Sex, slaughter and smoke," Colonel Isidor Bieber said as he followed Hirsch Jacobs into Barn 8 at New York's Aqueduct race track. "There's three things wrong with your world today." Jacobs, who has saddled more than 3,100 winners, a record unmatched by any other trainer in the history of Thoroughbred racing, said nothing. He proceeded at once with his usual late-afternoon inspection of the 40-odd horses stabled in Barn 8.
The two men, for more than 30 years the compatible but incongruous partners in the Bieber-Jacobs Stable, one of racing's most successful enterprises, were a study in contrasts as they walked about the barn.
Colonel Bieber, taller than Jacobs, 17 years his senior, might have stepped from the cast of Guys and Dolls, the Broadway and Hollywood musical of a few years ago. He wore a powder-blue suit with wide chalk stripes, a checkered shirt, a white tie and a sporty, snap-brim hat. Yet, despite his costume, there was a scholarly dignity about him, a certain aloofness, the air of a onetime man of action now withdrawn into the contemplation of larger ideas than can be found in a horse barn.
Jacobs, 57, a little under average height, stockily built, his blue eyes bright and clear, his hair as red and thick as it ever was, wore a conservative business suit and looked the man of action that he is, a man most celebrated for the magic he has worked in restoring bad-legged horses to the condition that enables them to race—and win—again.
He had not reacted to Colonel Bieber's pronouncement on the state of the world.
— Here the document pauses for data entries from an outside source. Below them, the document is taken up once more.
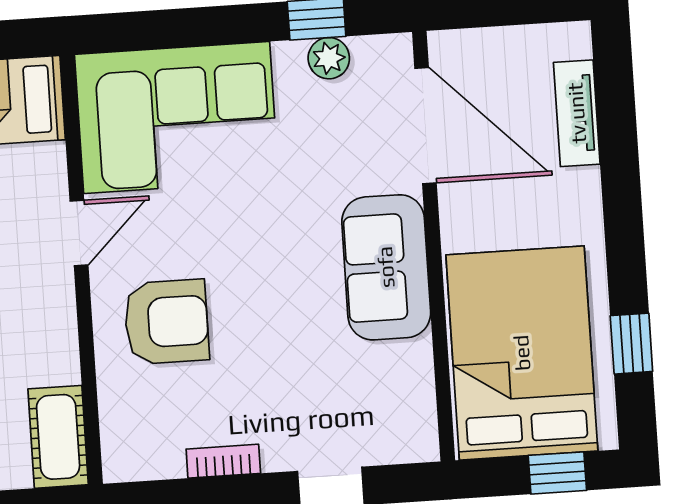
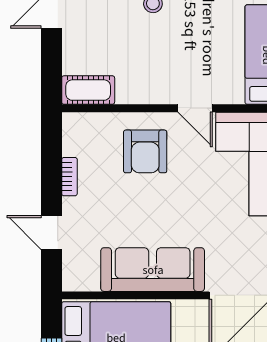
sofa: (386, 267) -> (153, 270), width x1.36

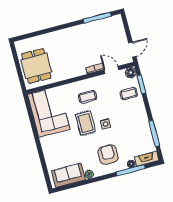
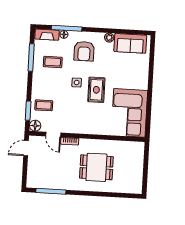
dining table: (36, 66) -> (96, 167), moved, turned 90
coffee table: (88, 97) -> (53, 62), moved

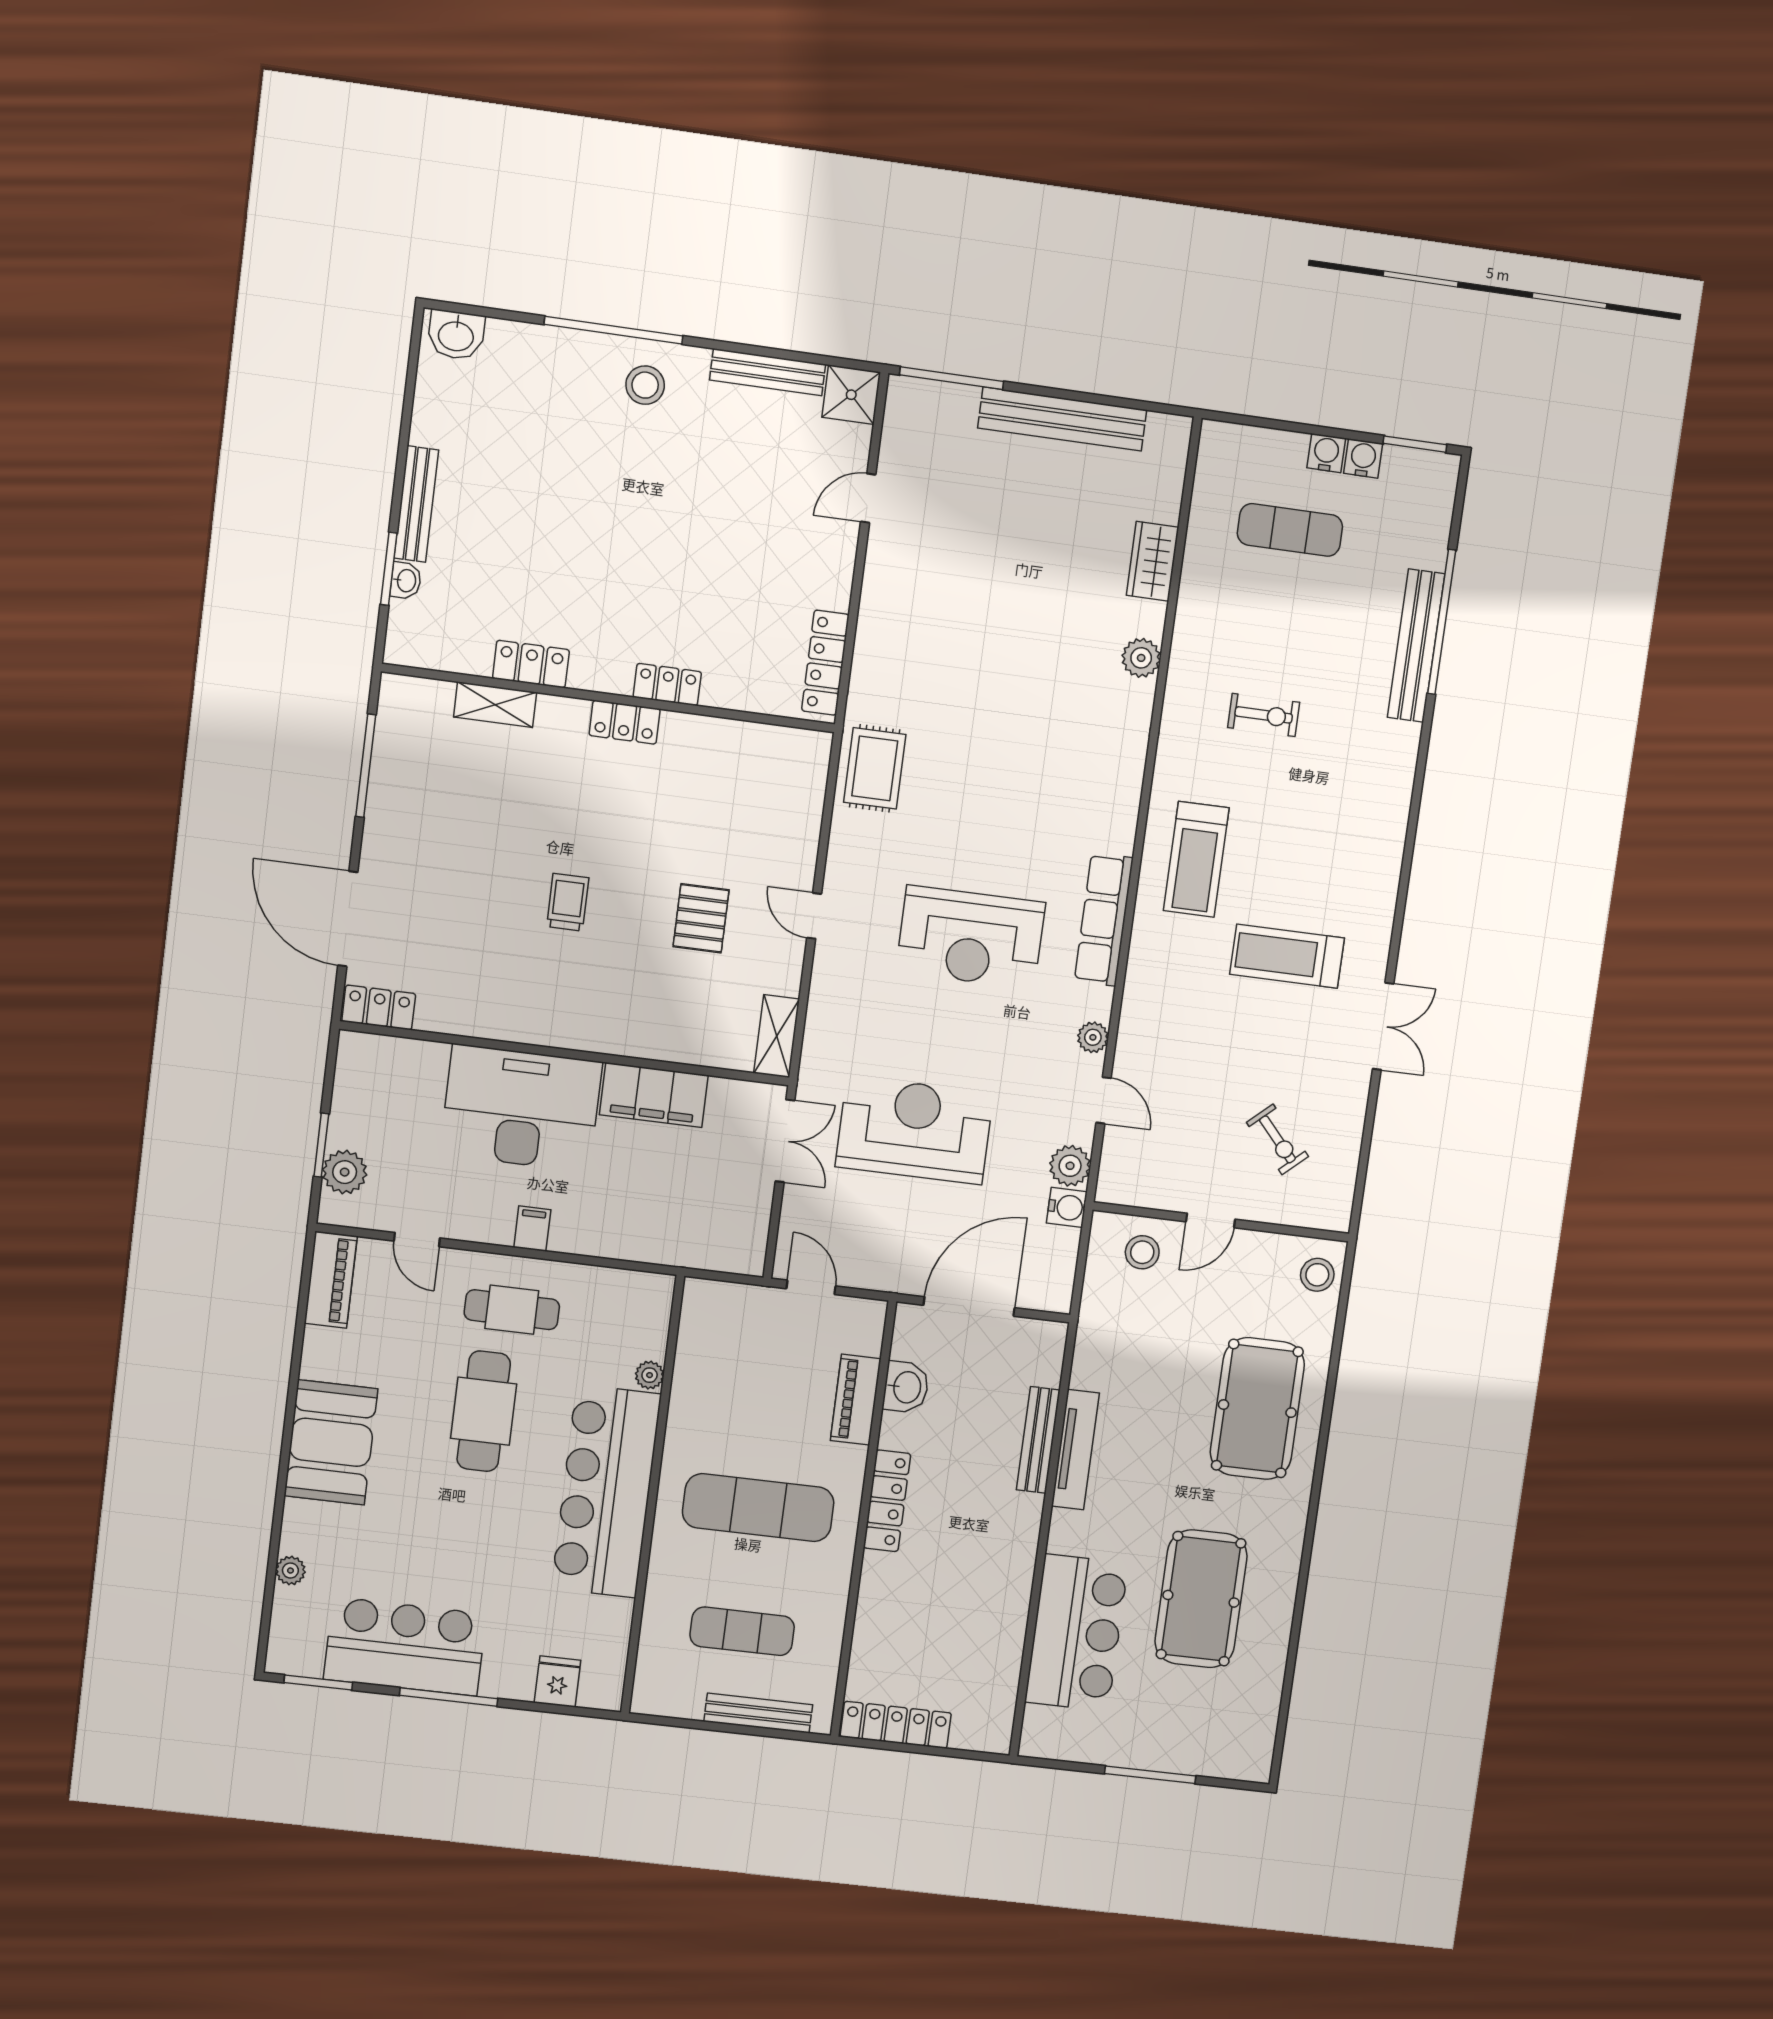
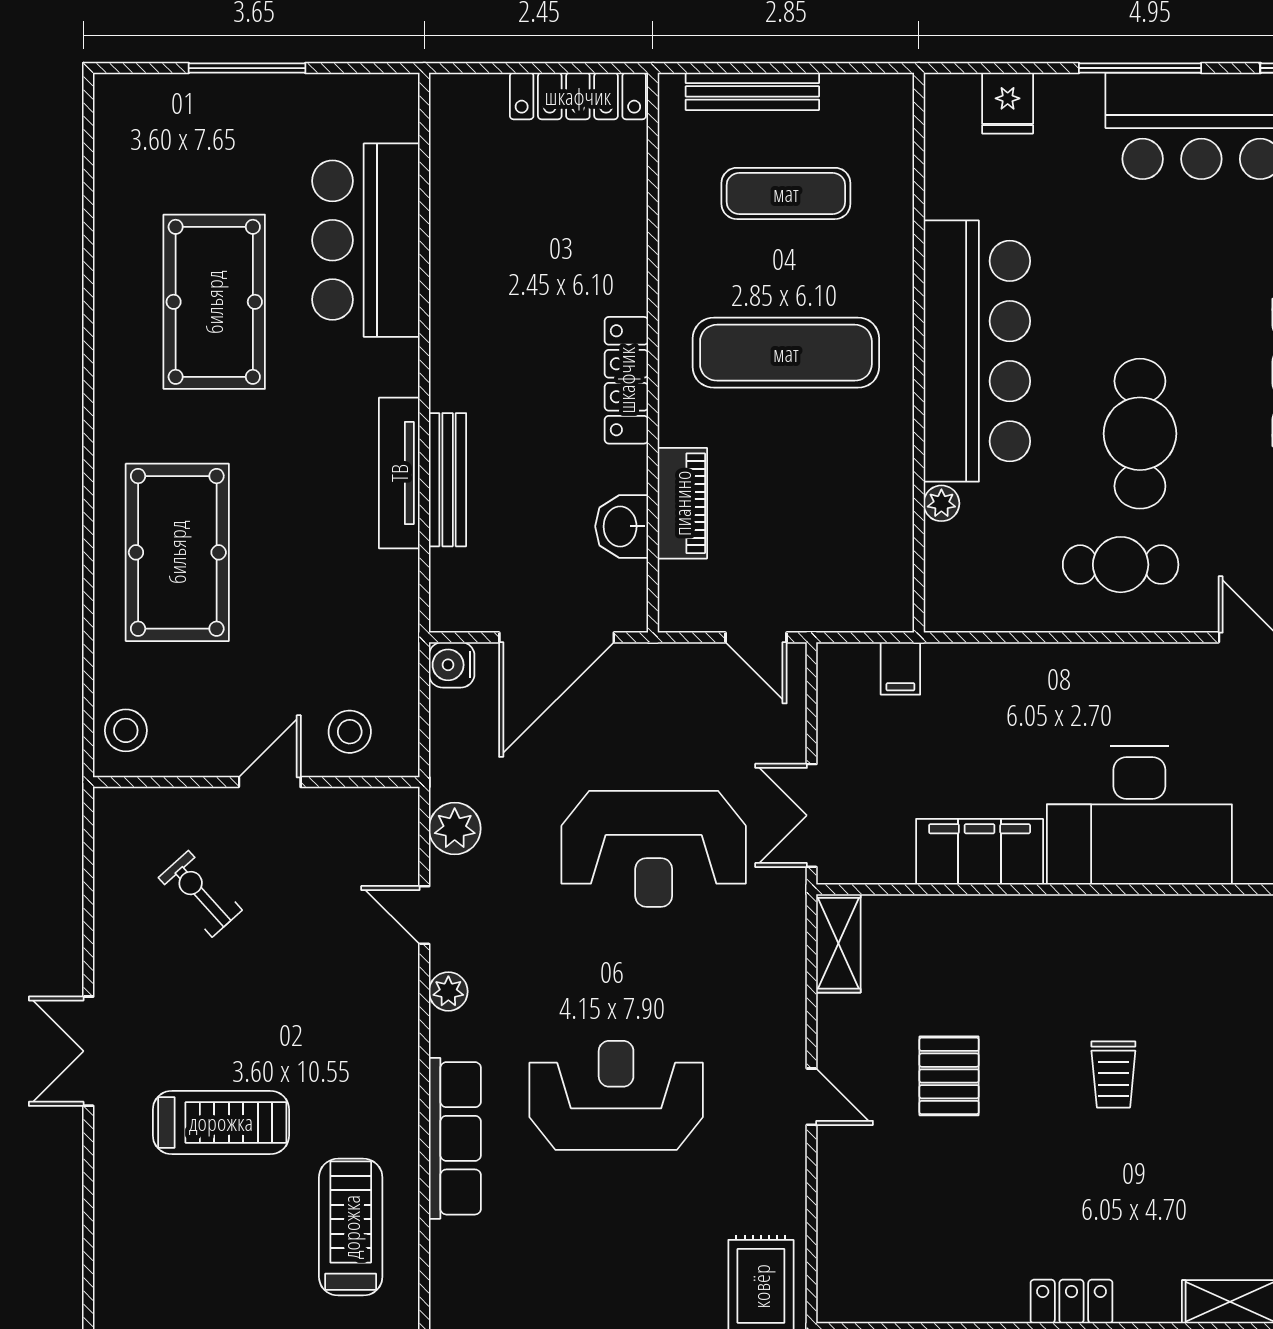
water cooler: (1067, 1207) -> (452, 665), moved
filing cabinet: (532, 1229) -> (900, 668), moved

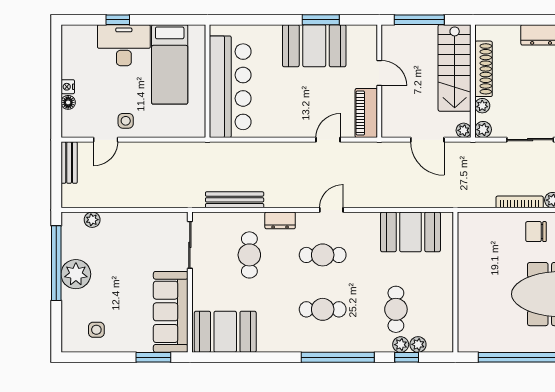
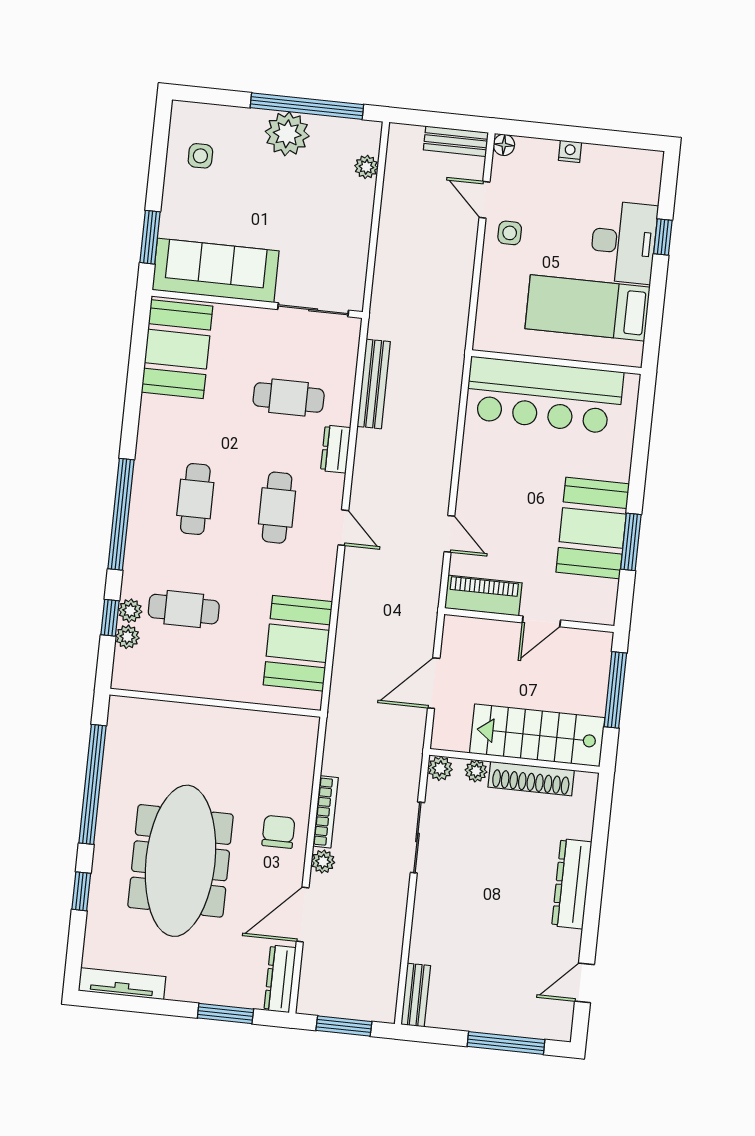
floor lamp: (68, 102) -> (504, 145), moved
plant: (464, 130) -> (442, 739), removed

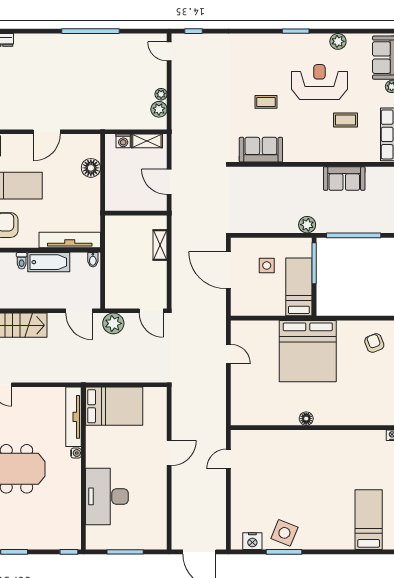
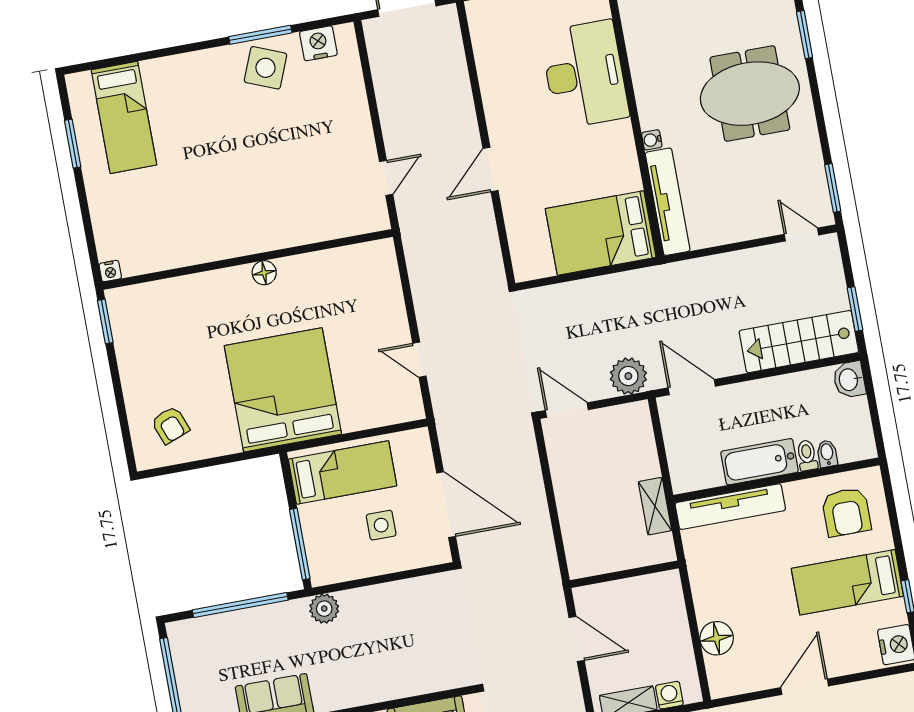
shelving: (160, 245) -> (655, 506), moved
bidet: (93, 260) -> (827, 454), moved
bed: (299, 287) -> (343, 472), moved, turned -90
For one thing, the colonel's views on global matters have long been well known to him and, furthermore, the colonel had not been addressing his remarks to him. Bieber was expressing a few of his opinions for the benefit of a visitor who was writing them down in a notebook.
As Jacobs proceeded briskly from stall to stall, Colonel Bieber held back and peered down at the notebook.
"Do you follow me?" he asked.
"I think so," said the visitor, flipping back a page. "Let me just do a little recap here. Sex, as I understand you, is being overdone in foreign movies, especially by actresses like Sophia Loren, and also in novels by people like William Faulkner."
"Correct," said Colonel Bieber, "and don't forget the tie-in with the population explosion.
"Now, slaughter," the colonel continued, "is self-explanatory. War and the rumors of war, that sort of thing. I named a horse Hate War to get that point over. The idea is that we should hate war but not our fellow man."